ドリブラー乾貴士がエイバルを救う。「念願のポジション」で2点演出 (2ページ目)

  • 山本孔一●取材・文 text by Yamamoto Koichi
  • 川森睦朗●撮影 photo by Mutsu Kawamori/MUTSUFOTOGRAFIA

 だが、そんな彼らを勇気づけたのが乾だった。

 序盤から得意のドリブルでエリア内に侵入を続け、エイバルの攻撃を牽引した背番号8番は、50分にエリア手前でMFダニ・ガルシアのパスを受けて中へとボールを運ぶと、たまらずレバンテのDFペドロ・ロペスがファウルを犯す。そして、このFKのチャンスをDFアナイツ・アルビージャが鮮やかに決めて、スコアを1点差まで縮めた。

 さらに73分、左サイドのDFダビド・ジュンカーからパスを受けた乾は、エリア内にスペースがあることと、レバンテDFの寄せが甘いことを瞬時に察知すると、ボールを運んで強烈な低い弾道のシュートを放つ。乾のシュートはGKラウル・フェルナンデスに弾かれたものの、ボールはFWシャルレスの前にこぼれて同点弾が生まれた。

 それでも、2点ビハインドからの同点はポジティブなもので、引き分けは上々の結果だろう。

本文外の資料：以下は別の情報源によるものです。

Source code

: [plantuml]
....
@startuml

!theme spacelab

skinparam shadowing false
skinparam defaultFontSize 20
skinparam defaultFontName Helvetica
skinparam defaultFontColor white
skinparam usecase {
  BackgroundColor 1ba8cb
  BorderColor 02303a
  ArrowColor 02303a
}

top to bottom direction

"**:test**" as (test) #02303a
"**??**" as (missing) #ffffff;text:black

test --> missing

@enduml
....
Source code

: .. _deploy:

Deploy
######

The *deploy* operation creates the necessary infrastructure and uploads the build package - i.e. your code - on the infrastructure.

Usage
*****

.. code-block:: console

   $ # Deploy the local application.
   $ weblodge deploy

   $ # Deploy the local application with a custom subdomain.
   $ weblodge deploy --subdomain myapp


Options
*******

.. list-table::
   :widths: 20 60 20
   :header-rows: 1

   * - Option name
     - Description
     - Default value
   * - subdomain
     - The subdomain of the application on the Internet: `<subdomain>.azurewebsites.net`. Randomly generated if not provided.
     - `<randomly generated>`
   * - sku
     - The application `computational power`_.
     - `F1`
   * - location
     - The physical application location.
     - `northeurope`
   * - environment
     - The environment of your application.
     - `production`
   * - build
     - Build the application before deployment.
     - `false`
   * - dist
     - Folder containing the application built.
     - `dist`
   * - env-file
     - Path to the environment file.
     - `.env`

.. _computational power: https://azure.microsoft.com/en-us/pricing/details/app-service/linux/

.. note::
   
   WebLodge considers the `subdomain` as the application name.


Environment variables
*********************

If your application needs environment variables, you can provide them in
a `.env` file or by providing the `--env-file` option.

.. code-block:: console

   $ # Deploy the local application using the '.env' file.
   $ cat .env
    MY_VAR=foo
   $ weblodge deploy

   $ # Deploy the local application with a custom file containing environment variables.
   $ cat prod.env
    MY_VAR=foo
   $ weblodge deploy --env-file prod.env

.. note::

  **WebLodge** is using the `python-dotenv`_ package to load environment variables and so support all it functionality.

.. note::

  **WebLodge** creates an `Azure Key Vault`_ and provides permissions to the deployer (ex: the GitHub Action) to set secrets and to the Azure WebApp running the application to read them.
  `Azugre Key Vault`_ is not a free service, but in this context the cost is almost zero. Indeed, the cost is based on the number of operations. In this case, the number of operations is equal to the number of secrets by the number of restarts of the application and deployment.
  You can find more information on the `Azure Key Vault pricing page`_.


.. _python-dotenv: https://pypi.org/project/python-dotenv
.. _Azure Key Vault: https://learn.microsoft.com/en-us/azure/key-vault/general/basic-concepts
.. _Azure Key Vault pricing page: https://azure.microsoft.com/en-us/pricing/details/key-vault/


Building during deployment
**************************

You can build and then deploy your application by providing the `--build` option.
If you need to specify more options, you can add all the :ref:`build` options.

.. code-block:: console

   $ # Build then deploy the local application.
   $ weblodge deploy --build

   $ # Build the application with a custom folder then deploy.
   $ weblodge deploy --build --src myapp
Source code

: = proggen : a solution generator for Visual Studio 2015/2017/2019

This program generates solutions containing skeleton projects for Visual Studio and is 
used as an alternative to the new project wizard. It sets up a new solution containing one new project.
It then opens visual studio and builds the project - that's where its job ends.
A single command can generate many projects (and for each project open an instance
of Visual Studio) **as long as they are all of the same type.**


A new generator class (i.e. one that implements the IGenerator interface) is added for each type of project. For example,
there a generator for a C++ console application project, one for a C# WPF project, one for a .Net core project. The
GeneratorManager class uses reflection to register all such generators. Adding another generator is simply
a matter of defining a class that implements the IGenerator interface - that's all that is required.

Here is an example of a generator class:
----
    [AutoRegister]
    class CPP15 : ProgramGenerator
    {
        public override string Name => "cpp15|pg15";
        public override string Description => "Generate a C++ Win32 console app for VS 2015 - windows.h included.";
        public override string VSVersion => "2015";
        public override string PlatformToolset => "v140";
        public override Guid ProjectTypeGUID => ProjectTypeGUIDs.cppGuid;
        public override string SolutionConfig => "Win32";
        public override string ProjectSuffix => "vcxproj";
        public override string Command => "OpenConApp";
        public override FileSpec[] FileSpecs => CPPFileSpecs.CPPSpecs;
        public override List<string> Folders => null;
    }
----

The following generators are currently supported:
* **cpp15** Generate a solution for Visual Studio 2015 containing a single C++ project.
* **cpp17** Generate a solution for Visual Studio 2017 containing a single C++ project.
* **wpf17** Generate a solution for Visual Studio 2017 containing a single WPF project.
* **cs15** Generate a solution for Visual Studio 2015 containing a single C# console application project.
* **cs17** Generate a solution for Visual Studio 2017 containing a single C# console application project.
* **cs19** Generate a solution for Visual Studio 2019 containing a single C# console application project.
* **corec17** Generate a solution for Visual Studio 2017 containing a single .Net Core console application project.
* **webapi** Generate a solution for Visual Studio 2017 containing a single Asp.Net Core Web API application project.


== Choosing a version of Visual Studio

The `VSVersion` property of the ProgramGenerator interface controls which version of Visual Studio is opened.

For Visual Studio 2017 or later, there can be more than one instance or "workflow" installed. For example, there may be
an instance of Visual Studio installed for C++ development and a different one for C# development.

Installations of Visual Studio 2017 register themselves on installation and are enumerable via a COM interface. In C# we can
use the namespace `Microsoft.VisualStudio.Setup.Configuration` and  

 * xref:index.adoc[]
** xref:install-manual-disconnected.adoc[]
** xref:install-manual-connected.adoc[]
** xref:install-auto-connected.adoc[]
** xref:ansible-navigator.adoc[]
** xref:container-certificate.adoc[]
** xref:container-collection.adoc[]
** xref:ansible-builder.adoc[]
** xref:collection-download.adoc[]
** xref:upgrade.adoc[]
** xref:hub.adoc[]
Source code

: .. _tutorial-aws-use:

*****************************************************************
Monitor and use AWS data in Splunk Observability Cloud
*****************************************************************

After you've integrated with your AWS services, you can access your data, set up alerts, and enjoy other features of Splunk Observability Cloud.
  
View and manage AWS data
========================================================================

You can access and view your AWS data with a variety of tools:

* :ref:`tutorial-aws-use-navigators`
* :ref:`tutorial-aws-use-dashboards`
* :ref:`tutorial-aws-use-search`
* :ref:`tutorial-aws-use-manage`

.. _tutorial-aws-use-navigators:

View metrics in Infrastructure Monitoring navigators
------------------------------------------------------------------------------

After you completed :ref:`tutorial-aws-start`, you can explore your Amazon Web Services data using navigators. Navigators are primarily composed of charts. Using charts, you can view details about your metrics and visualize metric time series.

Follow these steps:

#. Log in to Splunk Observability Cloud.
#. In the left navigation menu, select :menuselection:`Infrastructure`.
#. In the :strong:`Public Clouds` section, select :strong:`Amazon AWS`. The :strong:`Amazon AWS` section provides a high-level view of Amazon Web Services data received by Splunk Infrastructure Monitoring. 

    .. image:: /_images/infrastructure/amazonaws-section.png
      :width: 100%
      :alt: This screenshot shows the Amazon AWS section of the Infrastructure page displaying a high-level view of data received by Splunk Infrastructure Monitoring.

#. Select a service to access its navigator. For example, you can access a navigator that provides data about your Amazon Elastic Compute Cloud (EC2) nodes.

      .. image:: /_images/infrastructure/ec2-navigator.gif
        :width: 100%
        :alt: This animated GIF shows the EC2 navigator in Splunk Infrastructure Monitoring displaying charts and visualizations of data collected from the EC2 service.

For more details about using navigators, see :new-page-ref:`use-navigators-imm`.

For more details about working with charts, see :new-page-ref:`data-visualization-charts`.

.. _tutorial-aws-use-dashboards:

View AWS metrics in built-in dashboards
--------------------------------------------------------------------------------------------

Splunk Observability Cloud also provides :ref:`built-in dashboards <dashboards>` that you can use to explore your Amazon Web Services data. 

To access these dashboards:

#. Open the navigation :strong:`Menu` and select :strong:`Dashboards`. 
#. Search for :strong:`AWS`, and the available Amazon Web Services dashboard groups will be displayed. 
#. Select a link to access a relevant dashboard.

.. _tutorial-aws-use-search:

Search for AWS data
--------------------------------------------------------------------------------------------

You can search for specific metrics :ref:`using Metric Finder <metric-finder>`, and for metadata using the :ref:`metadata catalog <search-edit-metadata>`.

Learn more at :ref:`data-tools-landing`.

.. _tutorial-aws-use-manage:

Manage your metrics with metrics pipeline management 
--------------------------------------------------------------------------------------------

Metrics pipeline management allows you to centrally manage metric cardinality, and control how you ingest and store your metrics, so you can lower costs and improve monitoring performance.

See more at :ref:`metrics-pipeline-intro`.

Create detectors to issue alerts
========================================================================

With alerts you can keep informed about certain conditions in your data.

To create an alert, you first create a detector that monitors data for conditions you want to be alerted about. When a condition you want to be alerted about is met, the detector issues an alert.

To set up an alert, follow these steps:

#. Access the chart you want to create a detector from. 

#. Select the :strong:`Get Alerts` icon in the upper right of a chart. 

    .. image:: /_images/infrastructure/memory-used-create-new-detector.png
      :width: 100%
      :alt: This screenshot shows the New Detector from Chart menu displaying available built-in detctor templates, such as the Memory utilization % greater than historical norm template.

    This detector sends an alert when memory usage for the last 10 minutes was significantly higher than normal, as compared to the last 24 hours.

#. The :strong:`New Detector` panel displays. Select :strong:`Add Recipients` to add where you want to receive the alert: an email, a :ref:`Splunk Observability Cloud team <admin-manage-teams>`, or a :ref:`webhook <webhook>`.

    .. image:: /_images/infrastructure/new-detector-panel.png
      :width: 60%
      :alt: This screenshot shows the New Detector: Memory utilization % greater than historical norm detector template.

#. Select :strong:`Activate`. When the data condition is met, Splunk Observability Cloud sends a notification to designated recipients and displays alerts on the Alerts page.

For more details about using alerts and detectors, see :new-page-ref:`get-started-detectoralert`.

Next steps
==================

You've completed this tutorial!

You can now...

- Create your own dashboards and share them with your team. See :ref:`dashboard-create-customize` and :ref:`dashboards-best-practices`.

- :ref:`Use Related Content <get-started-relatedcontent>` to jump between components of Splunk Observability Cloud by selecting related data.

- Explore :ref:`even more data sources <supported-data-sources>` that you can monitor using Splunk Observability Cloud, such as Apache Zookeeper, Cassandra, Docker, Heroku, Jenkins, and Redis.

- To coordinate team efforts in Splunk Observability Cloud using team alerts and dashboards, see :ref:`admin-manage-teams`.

だが、試合内容や決定機の数からいえば、乾が欲していた勝ち点3をエイバルが獲得していても、まったくおかしくない試合だった。だからこそ、あの2分間の2失点が余計だった。

 だが、負けずに勝ち点1を獲得できたことは、残留を争うライバルとの対決としては悪くないし、チームの士気のうえでもプラスなものだ。そしてこの試合でも、乾は第9節レアル・マドリード戦に続いて新システム、新ポジションに手応えを感じている。